I'm trying to obtain the derivative wrt $\beta$ in
$\textrm{Tr}(A(I_n \otimes \beta)B(I_n \otimes \beta))$.
I've tried to follow the same procedure as this question Derivative of a trace with second order Kronecker product
but I'm confused.
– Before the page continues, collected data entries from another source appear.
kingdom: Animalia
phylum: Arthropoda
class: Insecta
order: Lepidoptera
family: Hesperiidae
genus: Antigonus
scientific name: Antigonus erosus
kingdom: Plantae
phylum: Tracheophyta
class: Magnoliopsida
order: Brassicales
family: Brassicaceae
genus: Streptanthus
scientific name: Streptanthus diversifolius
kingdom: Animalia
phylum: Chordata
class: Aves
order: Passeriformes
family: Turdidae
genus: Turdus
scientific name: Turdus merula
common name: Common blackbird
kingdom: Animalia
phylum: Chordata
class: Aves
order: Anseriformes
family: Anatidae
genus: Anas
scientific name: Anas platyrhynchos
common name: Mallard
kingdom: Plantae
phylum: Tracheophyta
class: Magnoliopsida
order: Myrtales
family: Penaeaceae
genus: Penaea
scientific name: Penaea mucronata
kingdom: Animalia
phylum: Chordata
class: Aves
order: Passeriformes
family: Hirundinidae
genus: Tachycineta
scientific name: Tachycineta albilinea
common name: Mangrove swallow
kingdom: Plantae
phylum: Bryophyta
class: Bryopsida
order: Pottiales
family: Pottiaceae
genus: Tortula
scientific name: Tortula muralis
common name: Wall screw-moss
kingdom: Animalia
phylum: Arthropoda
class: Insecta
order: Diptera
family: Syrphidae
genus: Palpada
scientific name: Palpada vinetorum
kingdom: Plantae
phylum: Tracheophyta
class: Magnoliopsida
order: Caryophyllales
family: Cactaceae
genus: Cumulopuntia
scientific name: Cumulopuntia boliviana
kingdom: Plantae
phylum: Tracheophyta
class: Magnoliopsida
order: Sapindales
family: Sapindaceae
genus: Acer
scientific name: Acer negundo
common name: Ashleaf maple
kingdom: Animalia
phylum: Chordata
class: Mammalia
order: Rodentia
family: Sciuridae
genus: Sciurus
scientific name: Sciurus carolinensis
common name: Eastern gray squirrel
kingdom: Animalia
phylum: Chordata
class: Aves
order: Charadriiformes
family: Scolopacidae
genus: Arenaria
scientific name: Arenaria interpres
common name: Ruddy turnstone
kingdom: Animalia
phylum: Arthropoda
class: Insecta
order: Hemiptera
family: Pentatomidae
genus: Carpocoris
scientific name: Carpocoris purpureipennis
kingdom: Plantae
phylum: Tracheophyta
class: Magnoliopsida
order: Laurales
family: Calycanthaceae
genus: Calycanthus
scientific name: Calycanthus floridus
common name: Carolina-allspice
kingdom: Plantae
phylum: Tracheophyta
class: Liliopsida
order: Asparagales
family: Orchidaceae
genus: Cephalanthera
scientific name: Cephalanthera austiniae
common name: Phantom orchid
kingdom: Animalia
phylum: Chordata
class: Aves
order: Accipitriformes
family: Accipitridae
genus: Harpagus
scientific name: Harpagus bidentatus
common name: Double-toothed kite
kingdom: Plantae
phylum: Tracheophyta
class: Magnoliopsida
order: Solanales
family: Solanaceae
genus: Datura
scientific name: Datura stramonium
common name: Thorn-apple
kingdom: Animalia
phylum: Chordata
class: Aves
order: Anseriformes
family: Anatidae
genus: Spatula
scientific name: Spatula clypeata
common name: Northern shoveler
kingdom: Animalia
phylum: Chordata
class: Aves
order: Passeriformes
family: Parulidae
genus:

I've tried to make
$X^\top A^\top : BX$
by taking $X = (I_n \otimes \beta)$ but I couldn't go further than this.
Any thoughts?
On
Let's follow through on your idea and take $$ \def\c#1{\color{red}{#1}} \def\b{\beta} \def\e{{\large\varepsilon}} \def\p{\partial} \def\grad#1#2{\frac{\p#1}{\p#2}}\\ \def\J{{\cal J}} X = I\otimes\b $$ then you can write the cost function in two equivalent ways $$\J = X^TA^T:BX = X^TB^T:AX$$ You need both forms to calculate the differential of the function $$\eqalign{ d\J &= X^TA^T:B\,dX \;+\; X^TB^T:A\,dX \\ &= \c{(B^TX^TA^T + A^TX^TB^T)}:dX \\ &\equiv \,\c{G}:dX \\ &= \,G:(I\otimes d\b) \\ }$$ The gradient of $\b$ wrt the $\b_k$ component is the $k^{th}$ Cartesian basis vector, i.e. $$\eqalign{ \grad{\b}{\b_k} &= \e_k \\ }$$ Substituting this into the previous result yields $$\eqalign{ \grad{\J}{\b_k} &= G:(I\otimes\e_k) \\ }$$
Though not the most elegant solution, here is one that gives the derivative with respect to the vectorized version of beta using the standard text book result $${\rm Tr}\{A X B X^{\rm T} C^{\rm T}\} = {\rm vec}\{X\}^{\rm T} \cdot \left(B^{\rm T} \otimes (C^{\rm T} A) \right) \cdot {\rm vec}\{X\}.$$ Applied to your problem, this gives $${\rm Tr}\{A (I_n \otimes \beta) B (I_n \otimes \beta) \} = {\rm vec}\{I_n \otimes \beta\}^{\rm T} \cdot \left(B^{\rm T} \otimes A \right) \cdot {\rm vec}\{(I_n \otimes \beta)^{\rm T}\}.$$ Next, use the fact that ${\rm vec}\{X^{\rm T}\} = K_{m,n}^{\rm T} \cdot {\rm vec}\{X\}$, for any $X$ of size $m \times n$ where $K_{m,n}$ is the commutation matrix so that we have $${\rm Tr}\{A (I_n \otimes \beta) B (I_n \otimes \beta) \} = {\rm vec}\{I_n \otimes \beta\}^{\rm T} \cdot \left(B^{\rm T} \otimes A \right) \cdot K_{n,n}^{\rm T} \cdot {\rm vec}\{I_n \otimes \beta\}.$$ Then, use the fact that we can write ${\rm vec}\{I_n \otimes X\} = (P\otimes I_n) \cdot {\rm vec}\{X\}$, where $P = [(I_n \otimes e_{n,1})^{\rm T}, \ldots, (I_n \otimes e_{n,n})^{\rm T}]^{\rm T}$. This gives $${\rm Tr}\{A (I_n \otimes \beta) B (I_n \otimes \beta) \} = {\rm vec}\{\beta\}^{\rm T}\cdot (P^{\rm T} \otimes I_n) \cdot \left(B^{\rm T} \otimes A \right) \cdot K_{n,n}^{\rm T} \cdot (P \otimes I_n) \cdot {\rm vec}\{ \beta\}.$$ Finally, we have $\frac{\partial}{\partial q} q^T X^{\rm T} q = (X + X^{\rm T}) q$, wich gives something like $$\frac{\partial}{\partial {\rm vec}\{\beta\}} {\rm Tr}\{A (I_n \otimes \beta) B (I_n \otimes \beta) \} = (P^{\rm T} \otimes I_n) \cdot [\left(B^{\rm T} \otimes A \right) \cdot K_{n,n}^{\rm T}+K_{n,n} \left(B \otimes A^{\rm T} \right) ] \cdot (P \otimes I_n) \cdot {\rm vec}\{ \beta\}.$$
Yeah. Not the most elegant solution, as I said.